Present the lines of the records as a Markdown table with the columns Row and Line, numbering each row and leaving out blank lines. Begin at the line that contains "porque dejamos de depender del examen único" and stop after the line that contains "médica pasarán de".

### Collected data
************

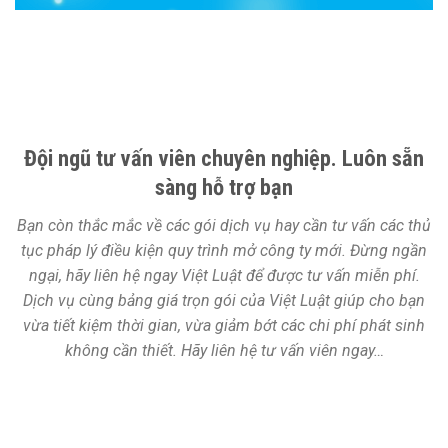
Đội ngũ tư vấn viên chuyên nghiệp. Luôn sẵn
sàng hỗ trợ bạn
Bạn còn thắc mắc về các gói dịch vụ hay cần tư vấn các thủ
tục pháp lý điều kiện quy trình mở công ty mới. Đừng ngần
ngại, hãy liên hệ ngay Việt Luật để được tư vấn miễn phí.
Dịch vụ cùng bảng giá trọn gói của Việt Luật giúp cho bạn
vừa tiết kiệm thời gian, vừa giảm bớt các chi phí phát sinh
không cần thiết. Hãy liên hệ tư vấn viên ngay…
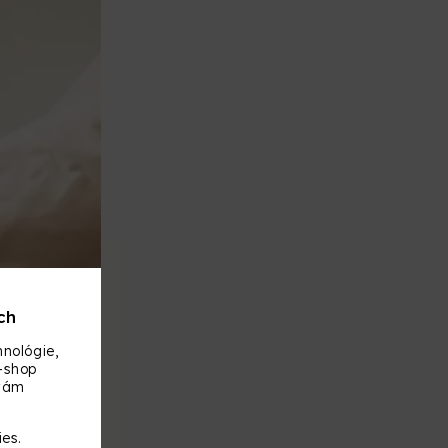
ch
nológie,
-shop
ku
 vám
torná strana
ies.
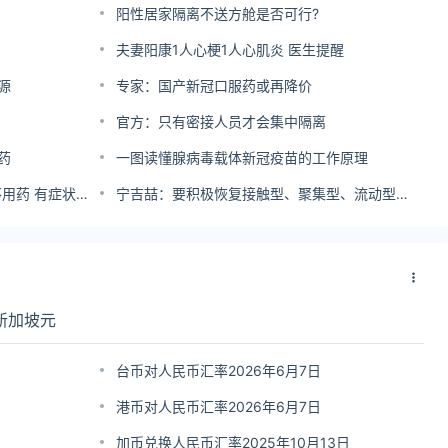
阳性居家隔离不送方舱是否可行?
夫妻阳康1人心梗1人心肌炎 医生提醒
源
专家：国产新冠口服药或再降价
官方：只有密接人员才会集中隔离
药
一图读懂腺病毒载体新冠疫苗的工作原理
安徽阜阳：倡导广大市民无症状不用药 有症状合理用药
宁吉喆：要积极恢复接触型、聚集型、流动型消费
新加坡元
台币对人民币汇率2026年6月7日
港币对人民币汇率2026年6月7日
加币兑换人民币汇率2025年10月13日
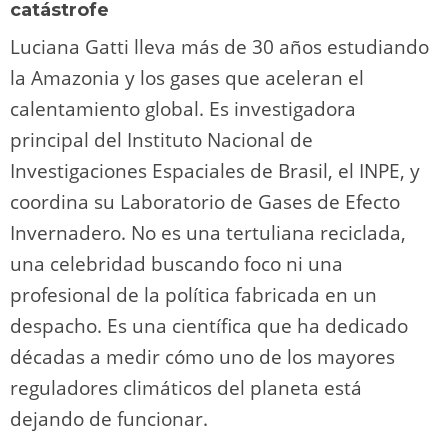
catástrofe
Luciana Gatti lleva más de 30 años estudiando
la Amazonia y los gases que aceleran el
calentamiento global. Es investigadora
principal del Instituto Nacional de
Investigaciones Espaciales de Brasil, el INPE, y
coordina su Laboratorio de Gases de Efecto
Invernadero. No es una tertuliana reciclada,
una celebridad buscando foco ni una
profesional de la política fabricada en un
despacho. Es una científica que ha dedicado
décadas a medir cómo uno de los mayores
reguladores climáticos del planeta está
dejando de funcionar.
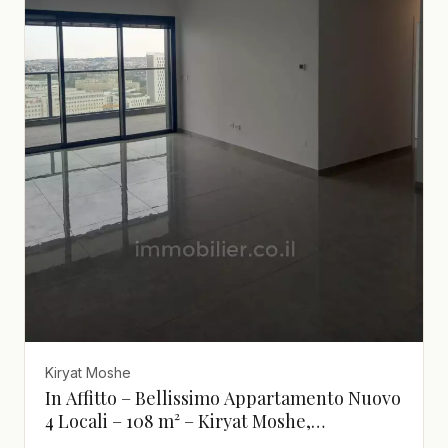
Kiryat Moshe
In Affitto – Bellissimo Appartamento Nuovo
4 Locali – 108 m² – Kiryat Moshe,
Gerusalemme – Balcone 14 m², 19° Piano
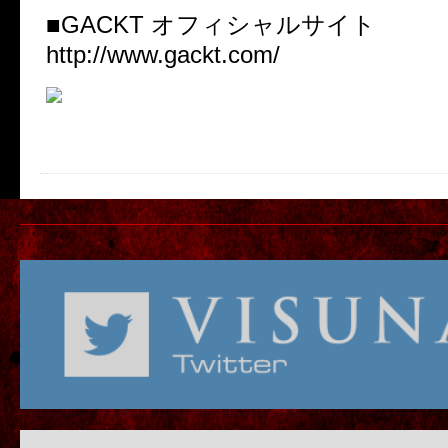
■GACKT オフィシャルサイト
http://www.gackt.com/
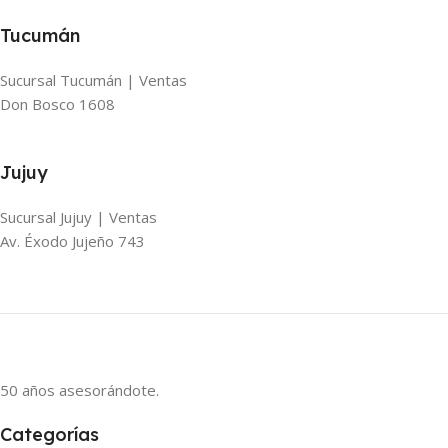
Tucumán
Sucursal Tucumán | Ventas
Don Bosco 1608
Jujuy
Sucursal Jujuy | Ventas
Av. Éxodo Jujeño 743
50 años asesorándote.
Categorías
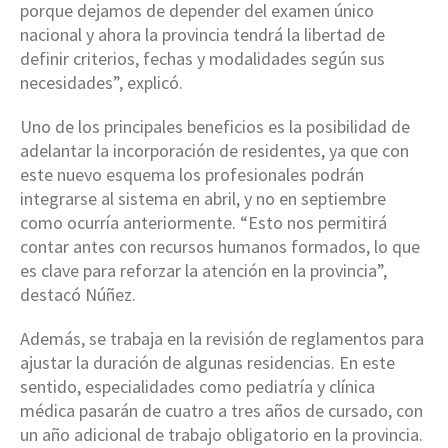
porque dejamos de depender del examen único
nacional y ahora la provincia tendrá la libertad de
definir criterios, fechas y modalidades según sus
necesidades”, explicó.
Uno de los principales beneficios es la posibilidad de
adelantar la incorporación de residentes, ya que con
este nuevo esquema los profesionales podrán
integrarse al sistema en abril, y no en septiembre
como ocurría anteriormente. “Esto nos permitirá
contar antes con recursos humanos formados, lo que
es clave para reforzar la atención en la provincia”,
destacó Núñez.
Además, se trabaja en la revisión de reglamentos para
ajustar la duración de algunas residencias. En este
sentido, especialidades como pediatría y clínica
médica pasarán de cuatro a tres años de cursado, con
un año adicional de trabajo obligatorio en la provincia.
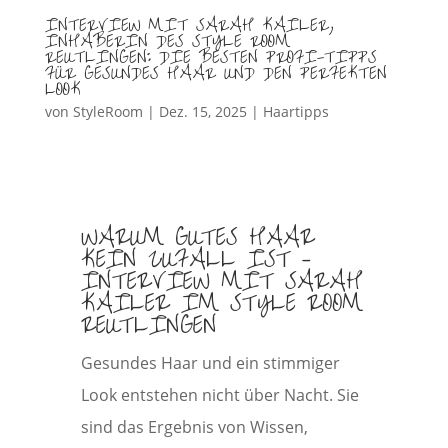
INTERVIEW MIT SARAH KAILER,
INHABERIN DES STYLE ROOM
REUTLINGEN: DIE BESTEN PROFI-TIPPS
FÜR GESUNDES HAAR UND DEN PERFEKTEN
LOOK
von
StyleRoom
|
Dez. 15, 2025
|
Haartipps
WARUM GUTES HAAR
KEIN ZUFALL IST –
INTERVIEW MIT SARAH
KAILER IM STYLE ROOM
REUTLINGEN
Gesundes Haar und ein stimmiger
Look entstehen nicht über Nacht. Sie
sind das Ergebnis von Wissen,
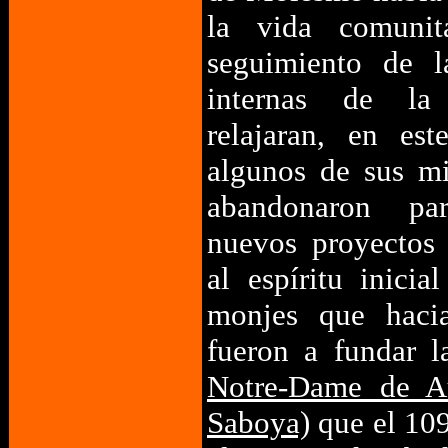
la vida comunit
seguimiento de l
internas de la
relajaran, en est
algunos de sus m
abandonaron par
nuevos proyectos 
al espíritu inici
monjes que haci
fueron a fundar l
Notre-Dame de Au
Saboya)
que el 109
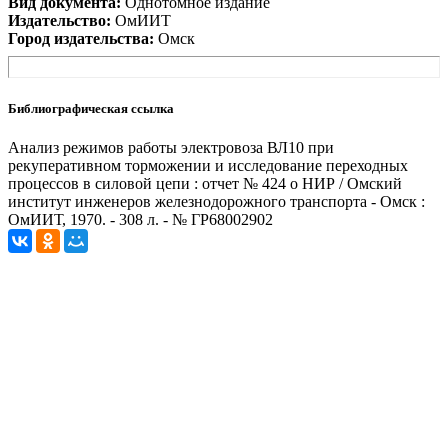
Вид документа:
Однотомное издание
Издательство:
ОмИИТ
Город издательства:
Омск
Библиографическая ссылка
Анализ режимов работы электровоза ВЛ10 при
рекуперативном торможении и исследование переходных
процессов в силовой цепи : отчет № 424 о НИР / Омский
институт инженеров железнодорожного транспорта - Омск :
ОмИИТ, 1970. - 308 л. - № ГР68002902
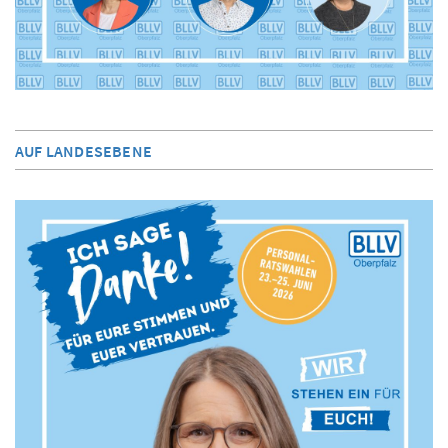
AUF LANDESEBENE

************

### SOLUTION FOR THIS TASK
| Row | Line |
|---|---|
| 1 | porque dejamos de depender del examen único |
| 2 | nacional y ahora la provincia tendrá la libertad de |
| 3 | definir criterios, fechas y modalidades según sus |
| 4 | necesidades”, explicó. |
| 5 | Uno de los principales beneficios es la posibilidad de |
| 6 | adelantar la incorporación de residentes, ya que con |
| 7 | este nuevo esquema los profesionales podrán |
| 8 | integrarse al sistema en abril, y no en septiembre |
| 9 | como ocurría anteriormente. “Esto nos permitirá |
| 10 | contar antes con recursos humanos formados, lo que |
| 11 | es clave para reforzar la atención en la provincia”, |
| 12 | destacó Núñez. |
| 13 | Además, se trabaja en la revisión de reglamentos para |
| 14 | ajustar la duración de algunas residencias. En este |
| 15 | sentido, especialidades como pediatría y clínica |
| 16 | médica pasarán de cuatro a tres años de cursado, con |